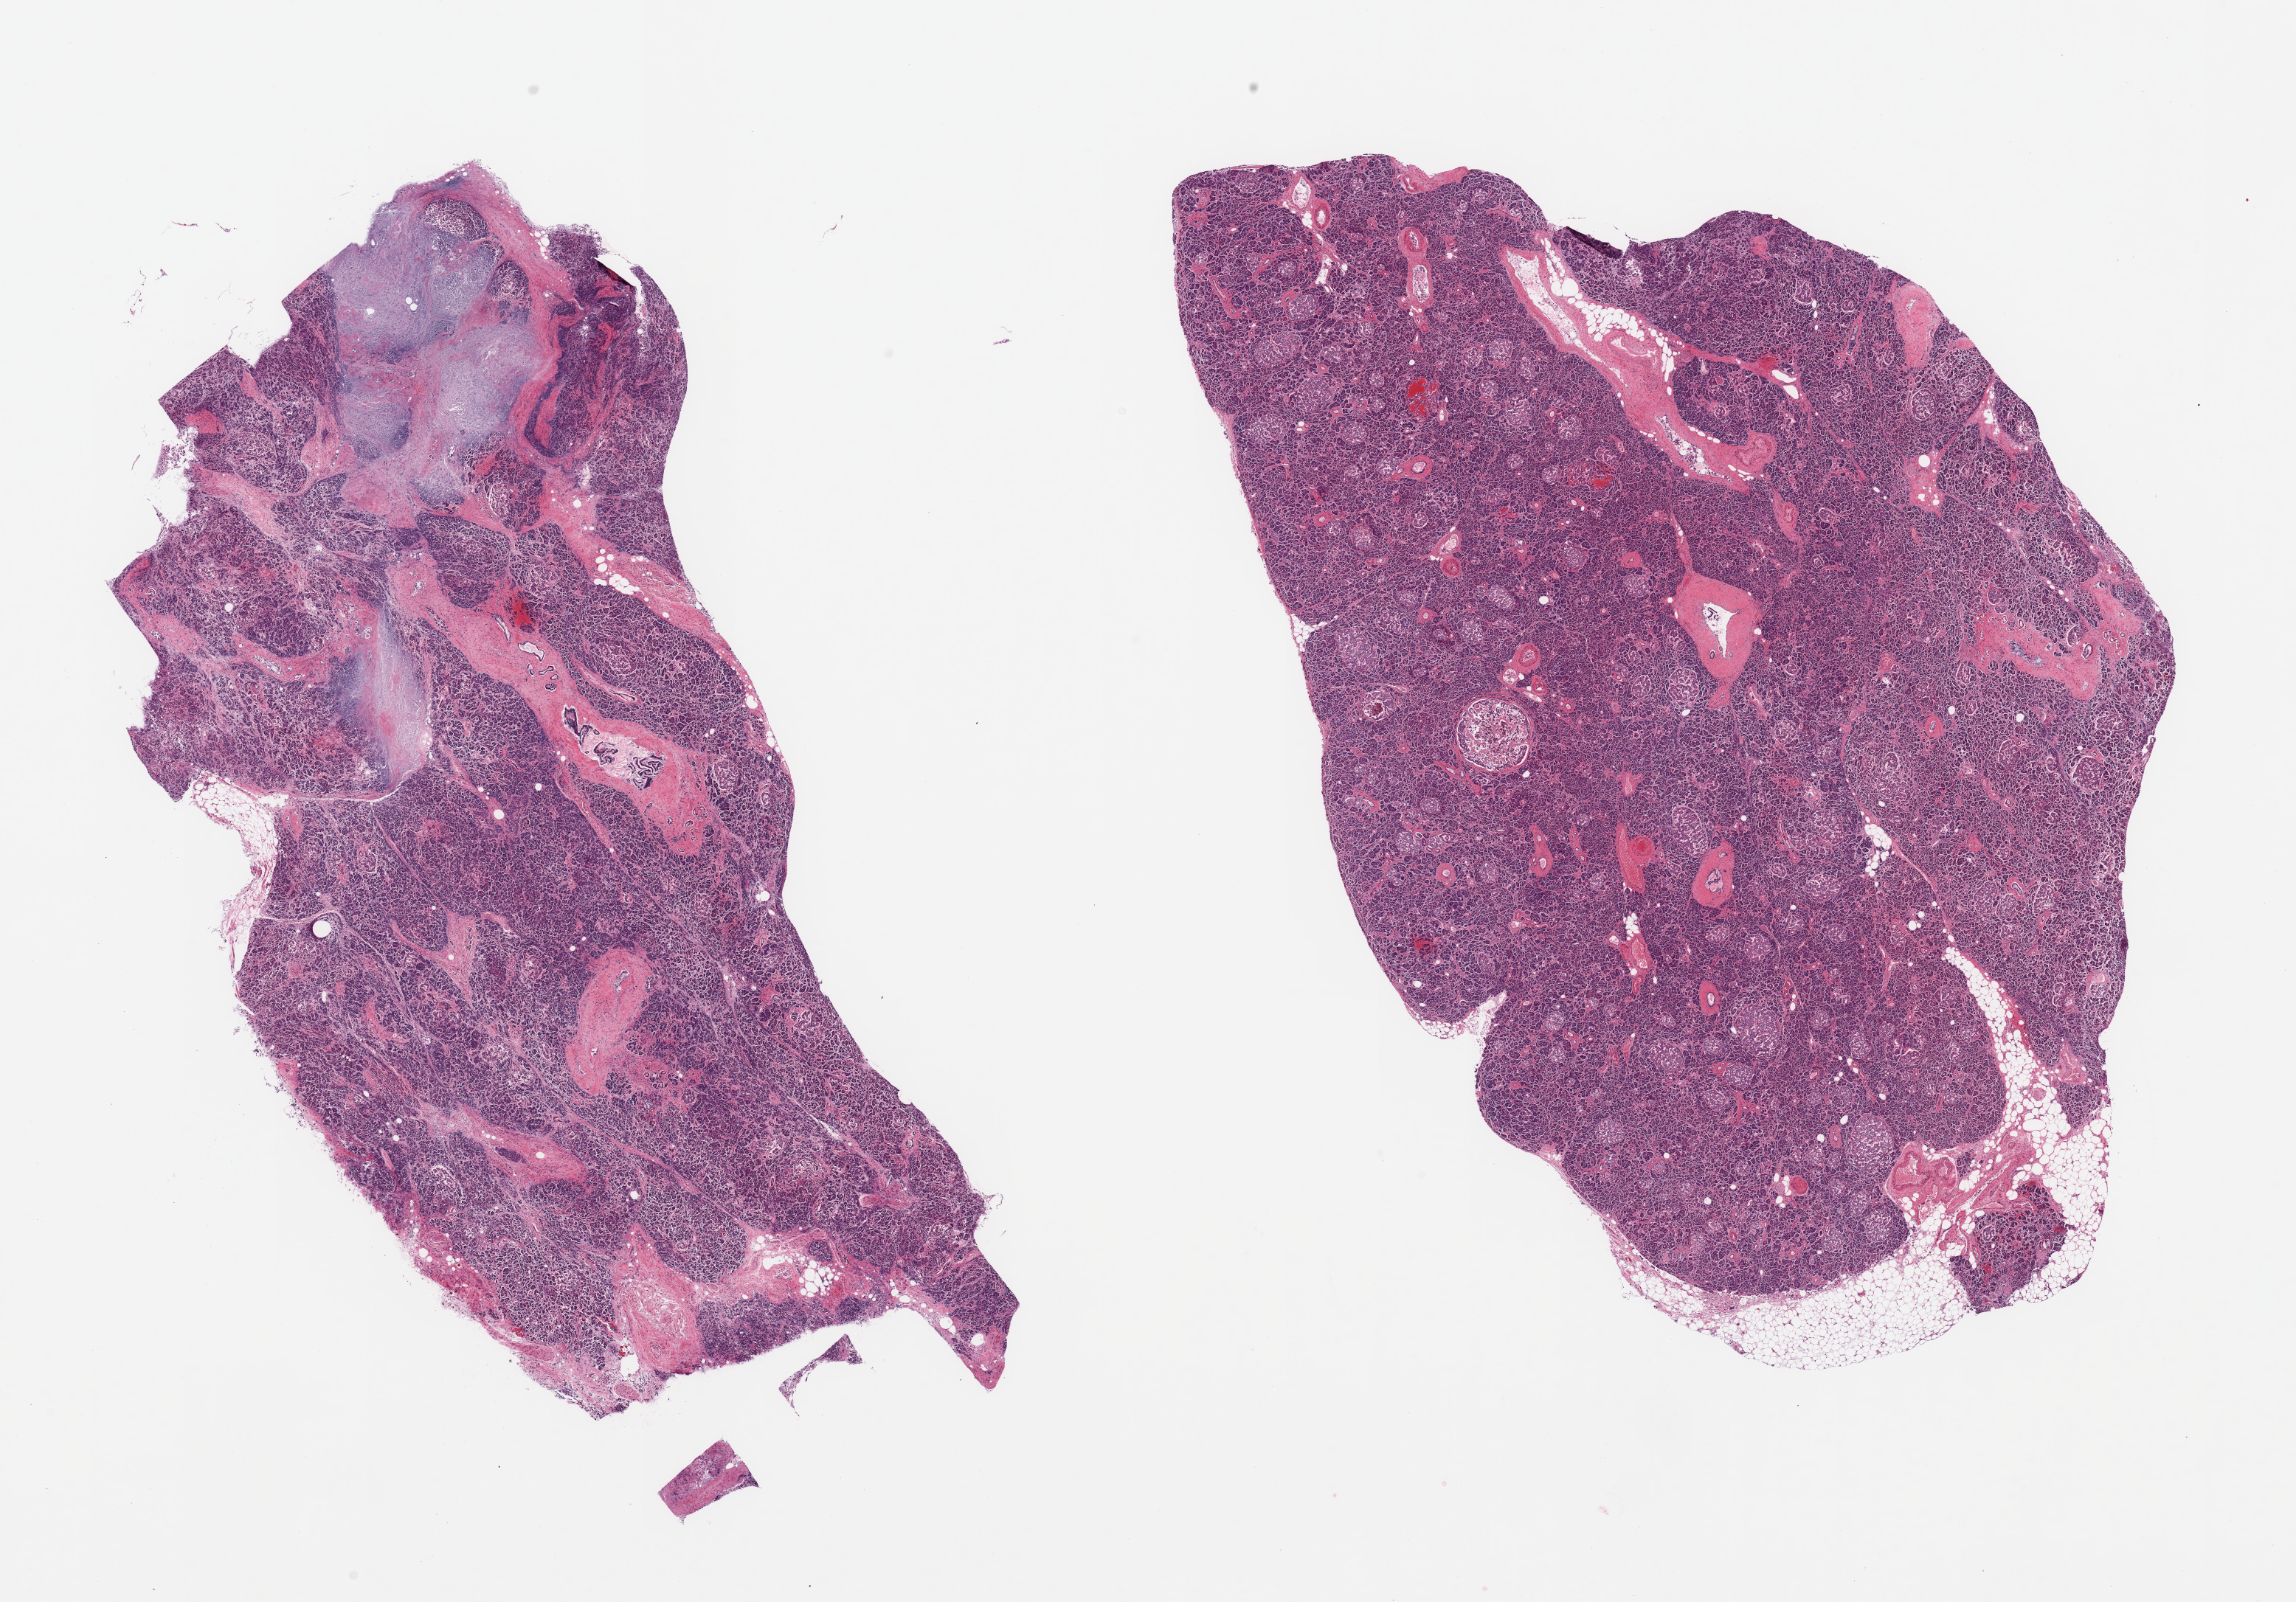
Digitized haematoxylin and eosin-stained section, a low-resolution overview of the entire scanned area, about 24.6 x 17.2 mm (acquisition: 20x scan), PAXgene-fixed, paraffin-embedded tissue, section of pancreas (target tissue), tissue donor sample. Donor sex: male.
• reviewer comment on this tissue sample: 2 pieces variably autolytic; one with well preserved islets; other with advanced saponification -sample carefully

____________

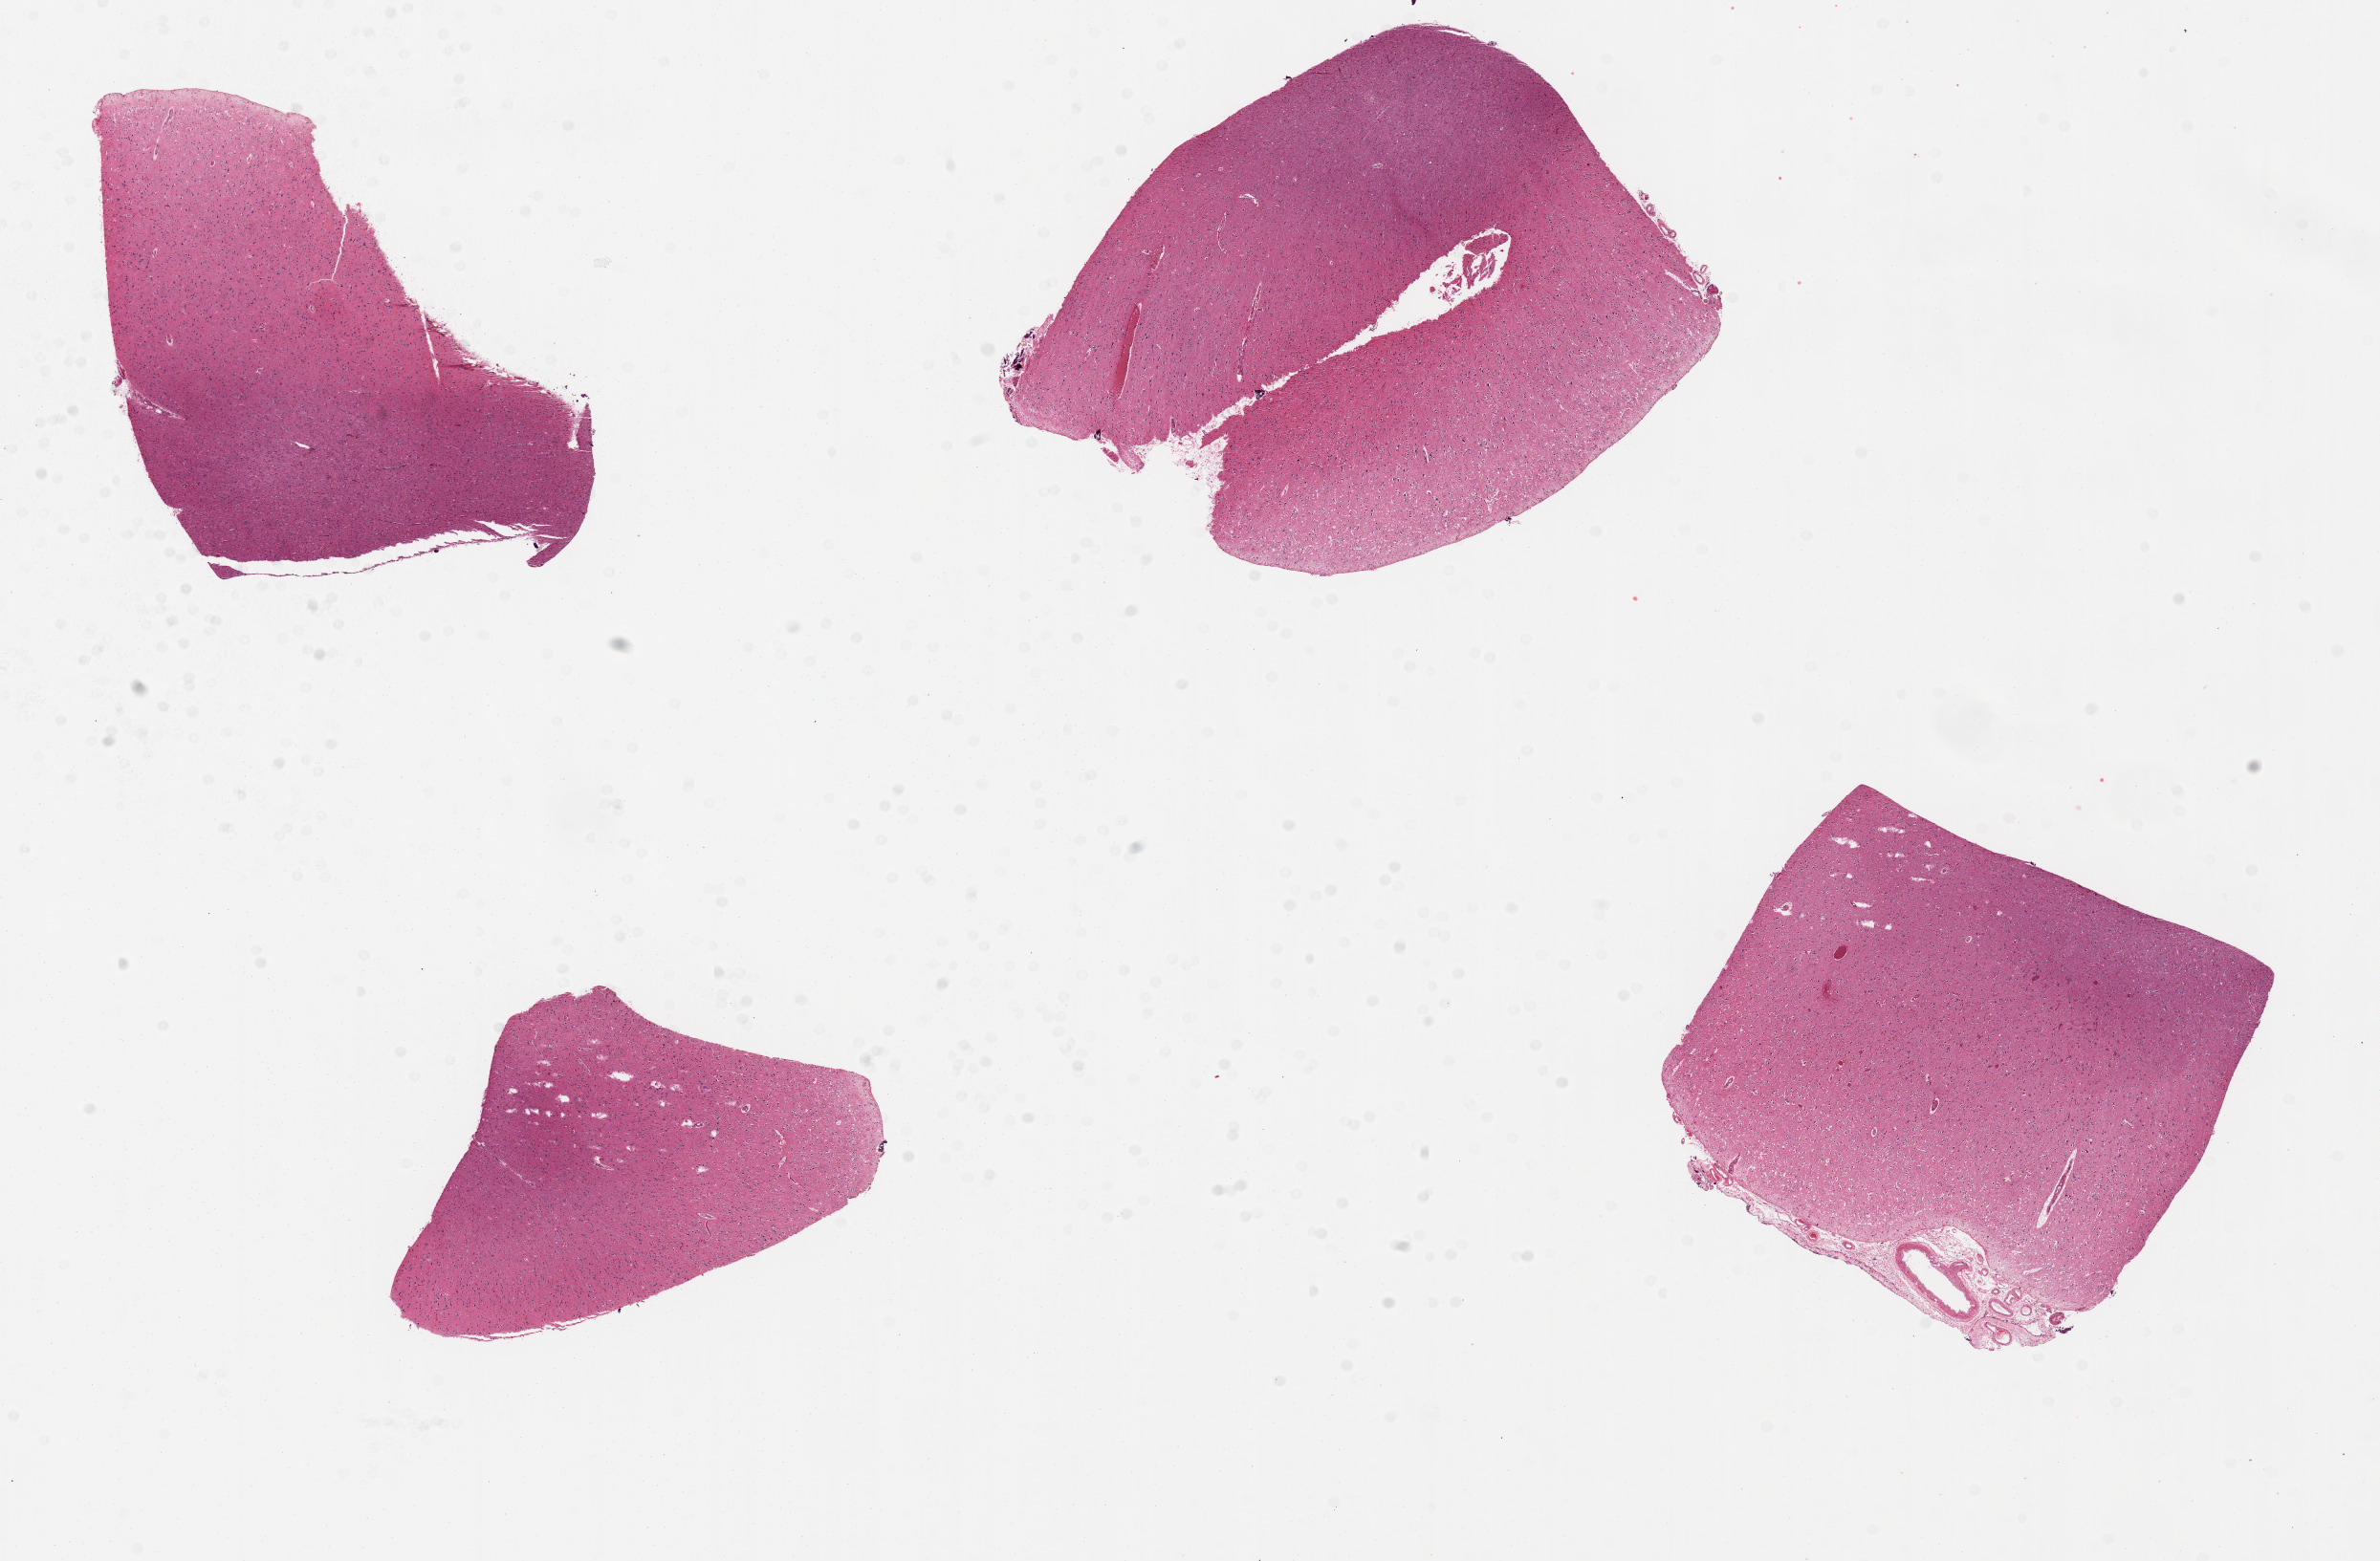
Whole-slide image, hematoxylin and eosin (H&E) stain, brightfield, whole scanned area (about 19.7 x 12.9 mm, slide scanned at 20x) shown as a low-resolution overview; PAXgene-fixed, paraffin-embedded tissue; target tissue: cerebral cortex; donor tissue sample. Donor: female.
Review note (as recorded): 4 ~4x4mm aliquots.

____________

The reply should hold only the lines of the listing above starting at the line containing "Digitized haematoxylin and" and ending at the line containing "saponification -sample carefully", exactly as written.

Digitized haematoxylin and eosin-stained section, a low-resolution overview of the entire scanned area, about 24.6 x 17.2 mm (acquisition: 20x scan), PAXgene-fixed, paraffin-embedded tissue, section of pancreas (target tissue), tissue donor sample. Donor sex: male.
• reviewer comment on this tissue sample: 2 pieces variably autolytic; one with well preserved islets; other with advanced saponification -sample carefully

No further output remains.